_Task details_
Using the records provided below, locate and copy each line that contains the word "pixels".

_Information shown_
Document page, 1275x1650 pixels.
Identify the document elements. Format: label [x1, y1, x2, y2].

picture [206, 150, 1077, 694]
* * *
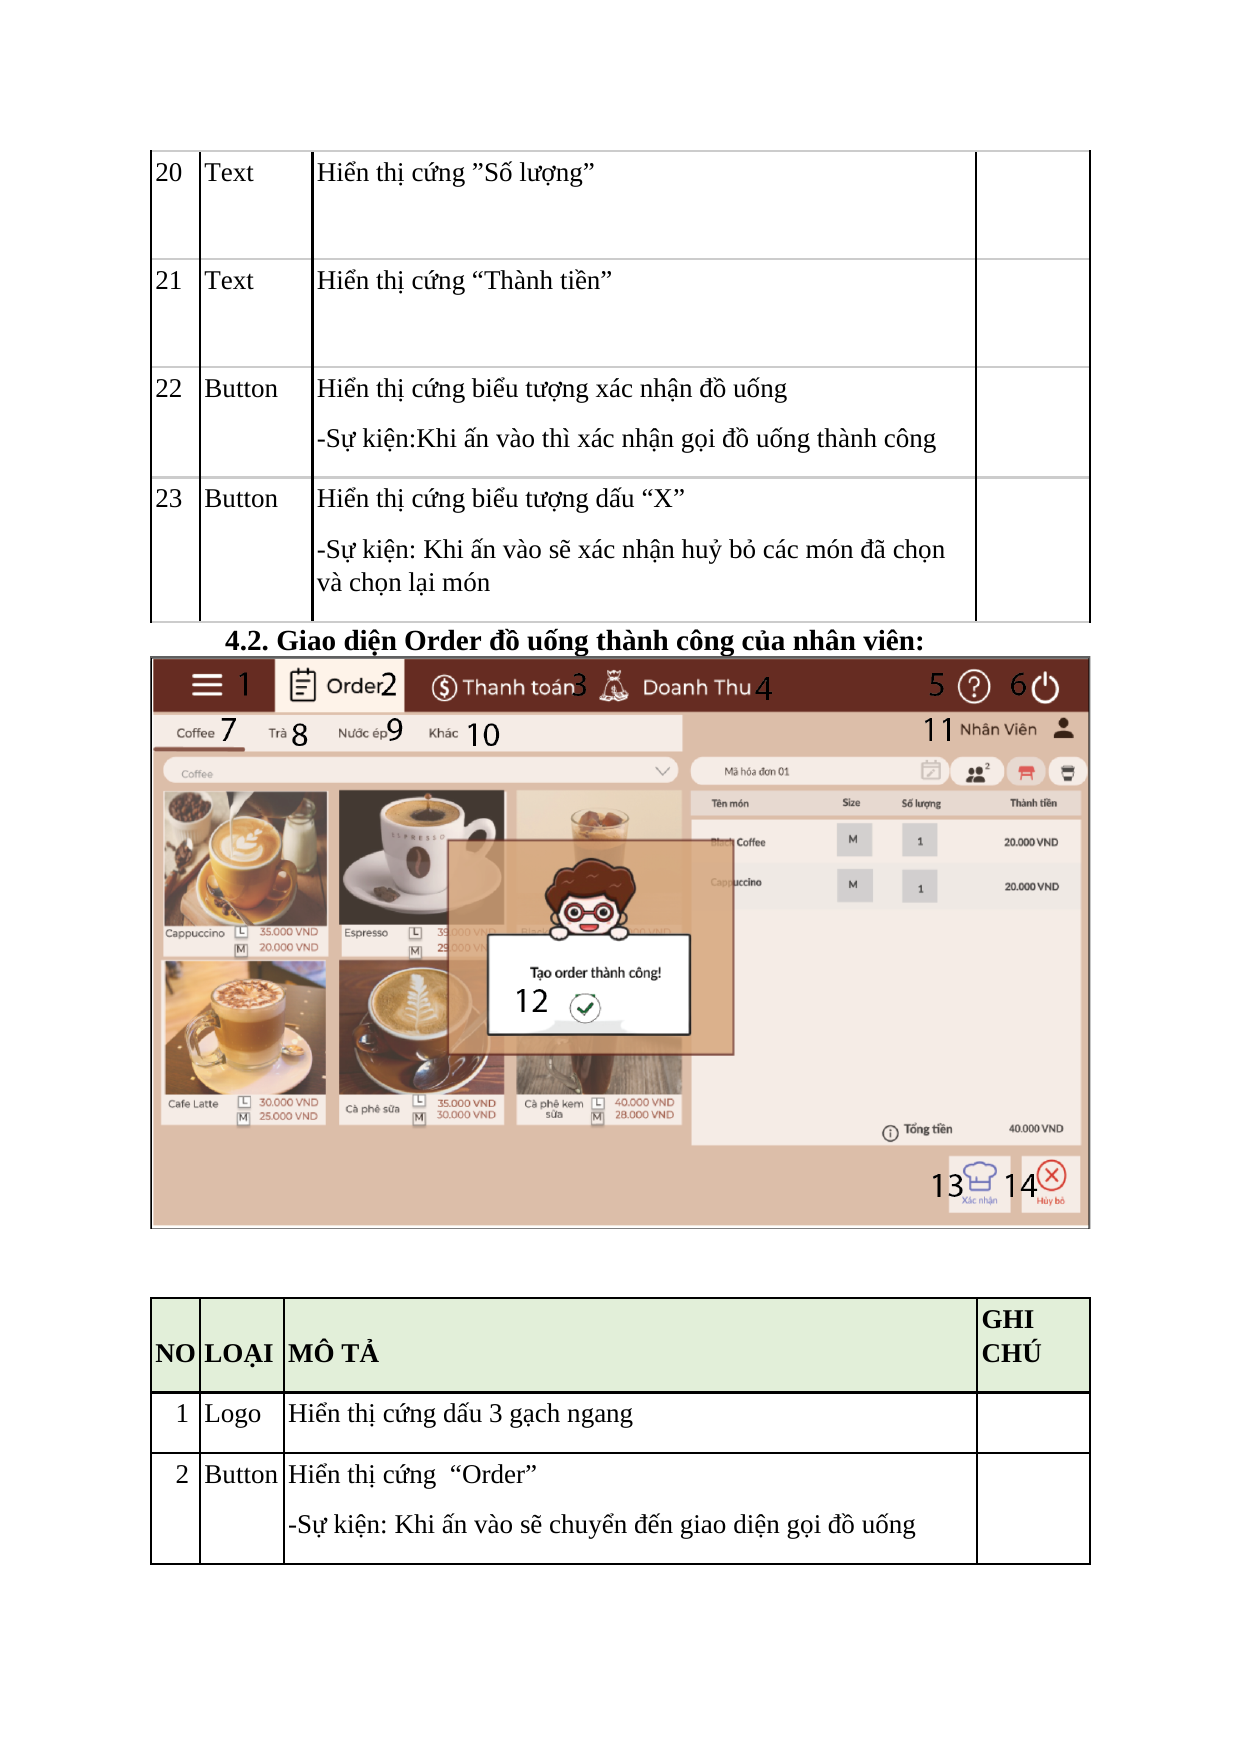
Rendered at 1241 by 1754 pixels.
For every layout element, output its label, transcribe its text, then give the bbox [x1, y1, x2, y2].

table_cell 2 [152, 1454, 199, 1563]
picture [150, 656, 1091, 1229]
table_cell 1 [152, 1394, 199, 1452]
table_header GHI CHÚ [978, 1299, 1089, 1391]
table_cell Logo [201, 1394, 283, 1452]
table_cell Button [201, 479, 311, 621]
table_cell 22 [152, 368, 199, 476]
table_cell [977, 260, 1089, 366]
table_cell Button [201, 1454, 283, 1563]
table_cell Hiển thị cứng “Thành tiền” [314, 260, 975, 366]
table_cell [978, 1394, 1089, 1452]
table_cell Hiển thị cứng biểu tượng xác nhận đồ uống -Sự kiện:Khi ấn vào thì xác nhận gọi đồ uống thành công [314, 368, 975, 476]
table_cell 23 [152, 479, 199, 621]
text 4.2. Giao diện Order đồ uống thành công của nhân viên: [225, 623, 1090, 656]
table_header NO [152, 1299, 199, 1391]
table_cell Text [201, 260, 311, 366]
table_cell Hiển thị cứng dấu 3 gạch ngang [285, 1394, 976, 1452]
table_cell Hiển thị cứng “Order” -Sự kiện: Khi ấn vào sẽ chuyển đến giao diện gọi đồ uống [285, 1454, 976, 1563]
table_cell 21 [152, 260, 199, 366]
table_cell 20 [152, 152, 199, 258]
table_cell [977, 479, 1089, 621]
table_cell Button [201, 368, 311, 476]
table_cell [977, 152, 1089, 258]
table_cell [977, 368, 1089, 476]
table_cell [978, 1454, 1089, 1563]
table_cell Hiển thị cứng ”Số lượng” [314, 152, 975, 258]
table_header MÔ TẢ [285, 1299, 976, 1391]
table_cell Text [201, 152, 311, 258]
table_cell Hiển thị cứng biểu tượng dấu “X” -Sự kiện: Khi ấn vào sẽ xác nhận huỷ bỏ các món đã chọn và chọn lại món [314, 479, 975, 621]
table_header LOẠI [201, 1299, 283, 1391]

_Answer for this exercise_
Document page, 1275x1650 pixels.
Rendered at 1241 by 1754 pixels.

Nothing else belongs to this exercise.